Он сказал это в прихожей, шопотом, близко придвинувшись к провожавшим его супругам: «Не верьте Горовому, он страшный человек…
- Конечно, «страшный», - сказала Цыплакова, закрыв за Тибайдуллиным дверь. – Жену отбил.
- Да, - сказал Цыплаков задумчиво. – Тут уж такой расклад. Кто выигрывает, а кто и проигрывает. Тибайдуллин проиграл.
- Бедный Тибайдуллин! – вздохнула Цыплакова.
Квартира матери Цыплаковой была практически продана, как вдруг возникли неожиданные затруднения – проживавшие в ней жильцы, молодая супружеская пара, ни за что не хотели съезжать, а потом вообще заявили, что жена ждет ребенка. Но тут уже Цыплакова была неумолима.
- Я два раза ждала ребенка, - сказала на сурово. – И кого я грузила?

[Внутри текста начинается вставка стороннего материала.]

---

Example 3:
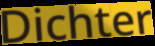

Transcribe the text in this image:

Dichter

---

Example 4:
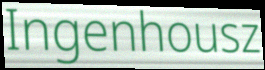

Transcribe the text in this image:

Ingenhousz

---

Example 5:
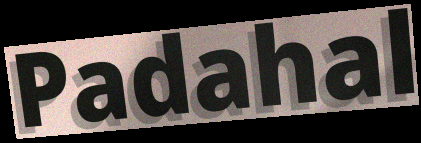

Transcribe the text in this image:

Padahal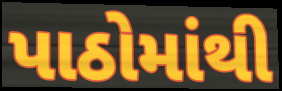
પાઠોમાંથી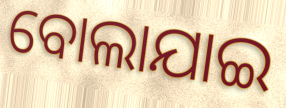
ବୋଲାଯାଇ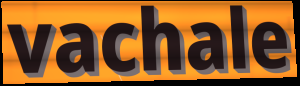
vachaleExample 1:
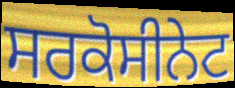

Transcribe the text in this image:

ਸਰਕੋਸੀਨੇਟ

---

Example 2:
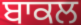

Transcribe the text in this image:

ਬਾਕਲ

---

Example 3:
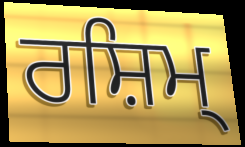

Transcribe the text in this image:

ਰਸ਼ਿਮ੍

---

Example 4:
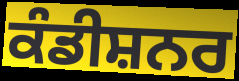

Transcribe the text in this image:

ਕੰਡੀਸ਼ਨਰ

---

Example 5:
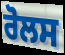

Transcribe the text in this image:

ਰੋਲਸ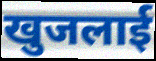
खुजलाई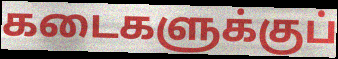
கடைகளுக்குப்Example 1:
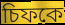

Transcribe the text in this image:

চিফকে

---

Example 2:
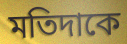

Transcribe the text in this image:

মতিদাকে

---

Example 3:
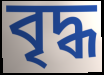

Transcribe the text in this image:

বৃদ্ধ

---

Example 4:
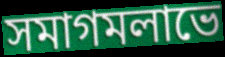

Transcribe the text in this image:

সমাগমলাভে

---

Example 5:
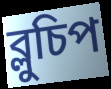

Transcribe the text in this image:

ব্লুচিপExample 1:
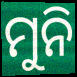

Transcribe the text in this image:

ମୁନି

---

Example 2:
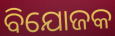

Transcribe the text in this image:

ବିଯୋଜକ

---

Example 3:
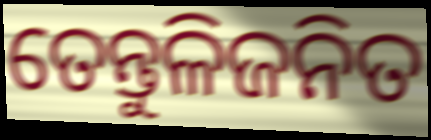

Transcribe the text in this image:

ତେନ୍ତୁଳିଜନିତ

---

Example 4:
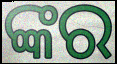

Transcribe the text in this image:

ଙ୍କର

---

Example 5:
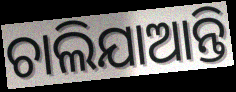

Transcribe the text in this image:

ଚାଲିଯାଆନ୍ତିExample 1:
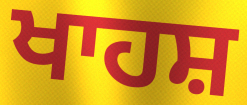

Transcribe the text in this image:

ਖਾਹਸ਼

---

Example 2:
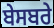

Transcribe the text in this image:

ਬੇਸਬਰੇ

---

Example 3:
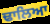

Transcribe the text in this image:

ਢਾਲਿਆ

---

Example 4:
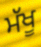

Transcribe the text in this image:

ਮੱਖੂ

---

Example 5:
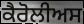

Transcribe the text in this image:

ਕੈਰੋਲੀਅਸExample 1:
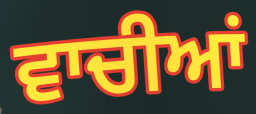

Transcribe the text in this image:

ਵਾਚੀਆਂ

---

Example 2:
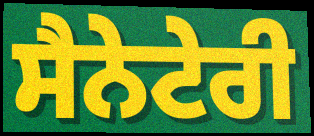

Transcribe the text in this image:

ਸੈਨੇਟੇਰੀ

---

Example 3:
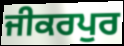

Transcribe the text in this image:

ਜੀਕਰਪੁਰ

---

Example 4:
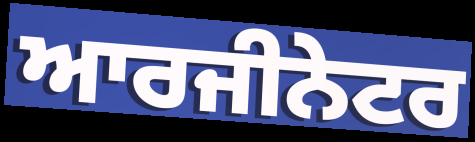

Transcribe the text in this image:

ਆਰਜੀਨੇਟਰ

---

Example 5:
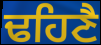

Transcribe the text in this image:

ਢਹਿਣੈ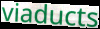
viaductsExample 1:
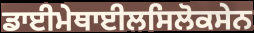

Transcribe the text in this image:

ਡਾਈਮੇਥਾਈਲਸਿਲੋਕਸੇਨ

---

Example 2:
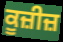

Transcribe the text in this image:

ਕੂਜ਼ੀਜ਼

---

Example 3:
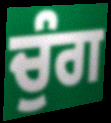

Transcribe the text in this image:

ਚੁੰਗ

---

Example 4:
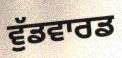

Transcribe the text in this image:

ਵੁੱਡਵਾਰਡ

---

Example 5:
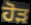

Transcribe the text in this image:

ਹੋੜ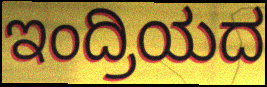
ಇಂದ್ರಿಯದ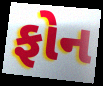
ફોન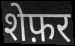
शेफ़रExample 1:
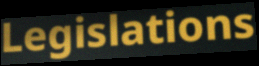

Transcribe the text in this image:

Legislations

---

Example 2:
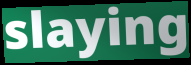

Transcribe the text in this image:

slaying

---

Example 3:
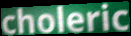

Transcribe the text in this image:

choleric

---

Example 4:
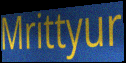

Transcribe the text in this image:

Mrittyur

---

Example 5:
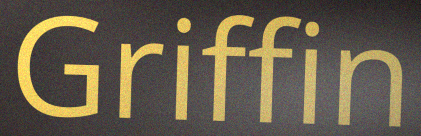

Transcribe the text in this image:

Griffin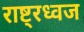
राष्ट्रध्वजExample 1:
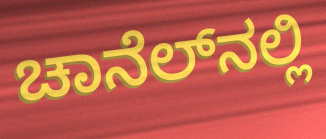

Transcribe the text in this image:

ಚಾನೆಲ್‌ನಲ್ಲಿ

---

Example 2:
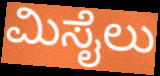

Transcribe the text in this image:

ಮಿಸೈಲು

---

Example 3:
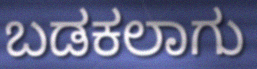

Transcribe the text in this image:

ಬಡಕಲಾಗು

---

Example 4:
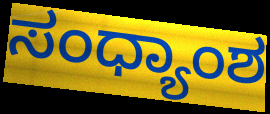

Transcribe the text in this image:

ಸಂಧ್ಯಾಂಶ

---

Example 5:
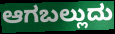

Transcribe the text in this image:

ಆಗಬಲ್ಲುದುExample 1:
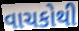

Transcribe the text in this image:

વાચકોથી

Да мне в транспорте места не уступали!
Цыплакова пришла на квартиру воскресным утром, побросала немногие вещички молодой пары в чемодан и дорожную сумку и… выставила за дверь.

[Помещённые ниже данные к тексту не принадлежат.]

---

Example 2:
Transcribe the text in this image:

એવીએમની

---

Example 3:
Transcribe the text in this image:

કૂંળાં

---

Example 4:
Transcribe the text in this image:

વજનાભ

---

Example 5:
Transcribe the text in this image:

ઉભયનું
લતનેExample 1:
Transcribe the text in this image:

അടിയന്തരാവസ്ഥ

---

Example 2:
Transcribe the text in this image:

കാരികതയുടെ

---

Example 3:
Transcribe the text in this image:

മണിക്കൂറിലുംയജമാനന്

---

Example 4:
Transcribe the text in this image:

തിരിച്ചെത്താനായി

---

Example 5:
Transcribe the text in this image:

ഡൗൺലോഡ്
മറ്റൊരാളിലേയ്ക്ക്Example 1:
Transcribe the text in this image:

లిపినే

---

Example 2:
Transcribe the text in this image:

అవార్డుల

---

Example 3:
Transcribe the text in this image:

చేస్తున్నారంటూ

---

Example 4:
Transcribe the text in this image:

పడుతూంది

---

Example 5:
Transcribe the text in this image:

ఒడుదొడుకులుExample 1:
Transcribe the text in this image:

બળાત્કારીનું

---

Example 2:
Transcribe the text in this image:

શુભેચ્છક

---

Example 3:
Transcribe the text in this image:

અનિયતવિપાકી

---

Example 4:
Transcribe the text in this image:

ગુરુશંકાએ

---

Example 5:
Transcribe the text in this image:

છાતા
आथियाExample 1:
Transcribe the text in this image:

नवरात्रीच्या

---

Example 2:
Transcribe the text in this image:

Для ночлега Тибайдуллин облюбовал себе несколько мест. Лестничную площадку перед выходом на крышу высотного дома, подвал соседнего дома, с не запирающейся подвальной дверью, контейнер для мусора за гаражами и узкое пространство между двумя гаражами. Люди «улицы», с которыми он свел знакомство, звали его на городскую свалку, Но Тибайдуллин отказался. Свалка была за городом, а он не хотел уходить далеко от дома. Хотя это было и неразумно. Начались холода и по ночам он очень мерз. Однажды утром он проснулся в контейнере для мусора, за гаражом, с ощущением, что у него замерзло сердце. Казалось, оно холодное, как ледышка, и почти не бьется. Он просунул руку под куртку и свитер и долго отогревал собственное сердце своей же рукой. Прошло время, пока он не почувствовал, что сердце отогрелось и с ритмичным перестуком пустилось в путь. Тогда Тибайдуллин понял, что смерть гораздо ближе к нему, чем казалось раньше, и он может встретиться с ней, так и проиграв свою жизнь по всем пунктам и статьям. Он был не дерзкий и не гордый человек, более того, в нем дольше чем в ком-нибудь задержался простодушный и доверчивый ребенок, но уходить вот так, проигравшим, он все-таки не хотел.